Tribünlerde sıkıyönetime doğru...
Fotoğraf: Envato
Tribünleri ve taraftarları cendereye sokacak bir senaryo adım adım hayata geçiriliyor.
2012-2013 futbol sezonun son maçlarının oynandığı 19 Mayıs günü Gençlik ve Spor Bakanı Suat Kılıç, gelecek sezondan itibaren stadyumlardan ve üniversitelerden özel güvenliğin çekileceğini ve özel eğitimli polislerin yeniden bu yerlerde göreve başlayacağını açıkladı. Kısa bir süre sonra İçişleri Bakanı Muammer Güler 10 bin koruma memurunun polise yardımcı kuvvet olarak kadroya alınacağını, 6 aylık eğitimden sonra silahlı güç olarak statlarda ve üniversitelerde görevlendirileceğini belirtti.

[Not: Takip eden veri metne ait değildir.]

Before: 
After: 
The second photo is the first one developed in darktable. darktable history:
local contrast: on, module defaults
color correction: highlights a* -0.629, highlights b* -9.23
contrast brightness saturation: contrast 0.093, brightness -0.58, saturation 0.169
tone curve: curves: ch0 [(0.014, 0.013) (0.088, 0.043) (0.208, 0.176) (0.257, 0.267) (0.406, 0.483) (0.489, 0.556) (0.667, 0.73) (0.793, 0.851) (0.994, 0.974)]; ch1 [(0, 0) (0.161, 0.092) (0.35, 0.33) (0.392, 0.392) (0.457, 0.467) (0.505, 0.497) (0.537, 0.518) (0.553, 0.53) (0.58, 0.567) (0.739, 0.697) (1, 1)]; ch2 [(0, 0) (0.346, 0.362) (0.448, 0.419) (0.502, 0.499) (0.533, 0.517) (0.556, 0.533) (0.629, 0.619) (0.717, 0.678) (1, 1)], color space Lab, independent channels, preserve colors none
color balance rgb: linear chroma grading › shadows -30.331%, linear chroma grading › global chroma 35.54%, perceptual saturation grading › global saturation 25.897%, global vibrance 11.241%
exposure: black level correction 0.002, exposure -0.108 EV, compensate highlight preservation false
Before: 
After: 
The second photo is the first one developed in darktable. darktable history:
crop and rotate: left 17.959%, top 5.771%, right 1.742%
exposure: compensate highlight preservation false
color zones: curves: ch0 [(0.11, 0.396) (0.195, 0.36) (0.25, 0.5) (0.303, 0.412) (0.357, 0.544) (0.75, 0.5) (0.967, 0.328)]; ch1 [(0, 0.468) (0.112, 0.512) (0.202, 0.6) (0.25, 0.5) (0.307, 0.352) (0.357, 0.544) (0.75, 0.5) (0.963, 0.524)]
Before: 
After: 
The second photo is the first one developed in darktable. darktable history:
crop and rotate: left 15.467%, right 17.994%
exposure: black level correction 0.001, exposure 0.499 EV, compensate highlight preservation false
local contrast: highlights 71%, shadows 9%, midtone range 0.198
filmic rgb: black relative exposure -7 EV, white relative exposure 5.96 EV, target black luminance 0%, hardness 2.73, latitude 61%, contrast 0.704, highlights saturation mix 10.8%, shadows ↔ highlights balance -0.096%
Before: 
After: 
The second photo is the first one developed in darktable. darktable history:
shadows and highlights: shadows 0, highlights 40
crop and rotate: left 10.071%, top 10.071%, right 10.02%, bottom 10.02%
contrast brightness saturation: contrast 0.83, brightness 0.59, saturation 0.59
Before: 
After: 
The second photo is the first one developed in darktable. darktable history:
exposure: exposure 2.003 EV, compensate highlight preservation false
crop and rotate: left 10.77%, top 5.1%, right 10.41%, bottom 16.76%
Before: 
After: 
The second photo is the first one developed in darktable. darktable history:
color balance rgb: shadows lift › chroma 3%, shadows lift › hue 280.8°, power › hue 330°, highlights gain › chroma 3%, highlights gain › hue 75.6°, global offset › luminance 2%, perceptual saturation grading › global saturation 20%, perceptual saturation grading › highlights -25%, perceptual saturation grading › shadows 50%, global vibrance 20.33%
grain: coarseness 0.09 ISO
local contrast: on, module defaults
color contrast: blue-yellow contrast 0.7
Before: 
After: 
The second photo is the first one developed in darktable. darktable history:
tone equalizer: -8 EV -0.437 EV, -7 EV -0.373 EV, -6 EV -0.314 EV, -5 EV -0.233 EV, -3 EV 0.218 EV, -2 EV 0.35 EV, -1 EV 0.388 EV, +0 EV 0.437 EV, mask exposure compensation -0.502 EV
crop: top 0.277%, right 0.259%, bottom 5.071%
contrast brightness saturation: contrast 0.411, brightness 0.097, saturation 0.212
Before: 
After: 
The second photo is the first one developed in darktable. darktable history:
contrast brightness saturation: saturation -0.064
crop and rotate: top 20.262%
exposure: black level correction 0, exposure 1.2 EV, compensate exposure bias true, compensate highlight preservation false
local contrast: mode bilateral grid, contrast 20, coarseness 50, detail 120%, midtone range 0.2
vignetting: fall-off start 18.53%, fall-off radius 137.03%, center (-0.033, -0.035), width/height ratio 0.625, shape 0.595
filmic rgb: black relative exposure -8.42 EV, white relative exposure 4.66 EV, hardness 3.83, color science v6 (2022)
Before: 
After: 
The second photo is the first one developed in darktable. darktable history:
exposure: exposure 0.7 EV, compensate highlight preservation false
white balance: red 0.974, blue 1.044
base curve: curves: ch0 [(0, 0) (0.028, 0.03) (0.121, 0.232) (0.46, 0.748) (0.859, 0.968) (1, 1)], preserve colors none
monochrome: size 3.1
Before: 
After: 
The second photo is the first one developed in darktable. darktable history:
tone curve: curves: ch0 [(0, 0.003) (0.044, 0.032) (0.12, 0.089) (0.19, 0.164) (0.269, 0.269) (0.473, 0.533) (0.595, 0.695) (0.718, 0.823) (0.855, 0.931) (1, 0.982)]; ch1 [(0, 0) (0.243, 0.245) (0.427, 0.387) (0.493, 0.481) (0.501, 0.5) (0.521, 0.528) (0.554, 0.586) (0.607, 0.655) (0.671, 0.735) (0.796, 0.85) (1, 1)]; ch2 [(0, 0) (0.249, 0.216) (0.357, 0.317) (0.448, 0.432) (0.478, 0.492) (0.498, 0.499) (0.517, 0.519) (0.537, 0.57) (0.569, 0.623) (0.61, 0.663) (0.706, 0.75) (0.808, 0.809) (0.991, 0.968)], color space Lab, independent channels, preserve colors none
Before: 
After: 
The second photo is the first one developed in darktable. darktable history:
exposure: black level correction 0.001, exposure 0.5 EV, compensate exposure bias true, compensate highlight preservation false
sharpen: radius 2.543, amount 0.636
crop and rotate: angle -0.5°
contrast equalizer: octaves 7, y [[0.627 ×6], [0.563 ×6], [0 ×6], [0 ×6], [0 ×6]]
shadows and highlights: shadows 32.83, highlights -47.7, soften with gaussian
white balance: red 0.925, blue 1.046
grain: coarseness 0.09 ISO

“Koruculuk” uygulamasını hatırlatan bu kadroların, “stat ve üniversitelerde” istihdam edilmesi “güvenlik” gerekçe gösterilerek açıklanmaya çalışılsa da, başka bir senaryonun varlığı gün geçtikçe kendini hissettiriyor.
30 Mayıs tarihinde bu köşede “Tribünde ve Üniversitede Koruculuk Dönemi” başlıklı yazıda, hükümetin tribünlerin giderek politikleşmesinden rahatsızlık duyduğunu anlatmaya çalışmıştım. Geçen sezonun son haftalarını hatırlayın. Adana’dan İzmir’e Mersin’den İstanbul’a birçok tribünde hükümetin uygulamalarına yönelik tepkiler dile getirildi. Beşiktaş’ın İnönü’deki son maçına, polis tarafından havaya açılan ateş ve biber gazı damga vurdu. Ertesi gün Fenerbahçe taraftarının “biber gazı kimyasal silahtır” pankartına neredeyse bütün taraftarların katıldığı “hükümet istifa” sloganı eşlik etti. Bir gün sonra ise tribünlerin ve üniversitelerin güvenliğinin yeniden emniyete bağlı “silahlı” koruma memurları tarafından sağlanacağı açıklaması geldi. Bir anlamda hükümet önümüzdeki dönemde “çatlak seslerin” çıkması muhtemel yerler olarak tribünler ve üniversiteleri görüyordu. Hükümetin yanılmadığı aynı hafta içinde beklenmedik biçimde ortaya çıktı. Haziran ayı boyunca süren “Gezi direnişi”nin en önemli aktörleri üniversiteli gençlik ve taraftar grupları oldu. “Eğitimsiz”, “suçlu”, “apolitik”, “holigan” gibi sıfatlarla yaftalanan taraftarların merkez medyanın yansıttığının tam aksi refleksleri olduğu milyonlarca kişi tarafından sokakta görüldü. Tribünler çoğu zaman siyasal iktidarlar için “oy deposu” olarak görülse de, muhalif seslerin de güçlü duyulduğu yerlerdir. Daha yeni sezonun futbol maçları başlamadan önce, Haziran sonunda “Gazi koşusunu” seyretmeye giden İstanbul valisi Hüseyin Avni Mutlu ile Tarım ve Hayvancılık Bakanı Mehdi Eker’in vatandaşlar tarafından hipodromda protesto edilmesi, futbol maçlarının bu sene hükümet açısından bir kabusa dönüşebileceğinin de habercisiydi.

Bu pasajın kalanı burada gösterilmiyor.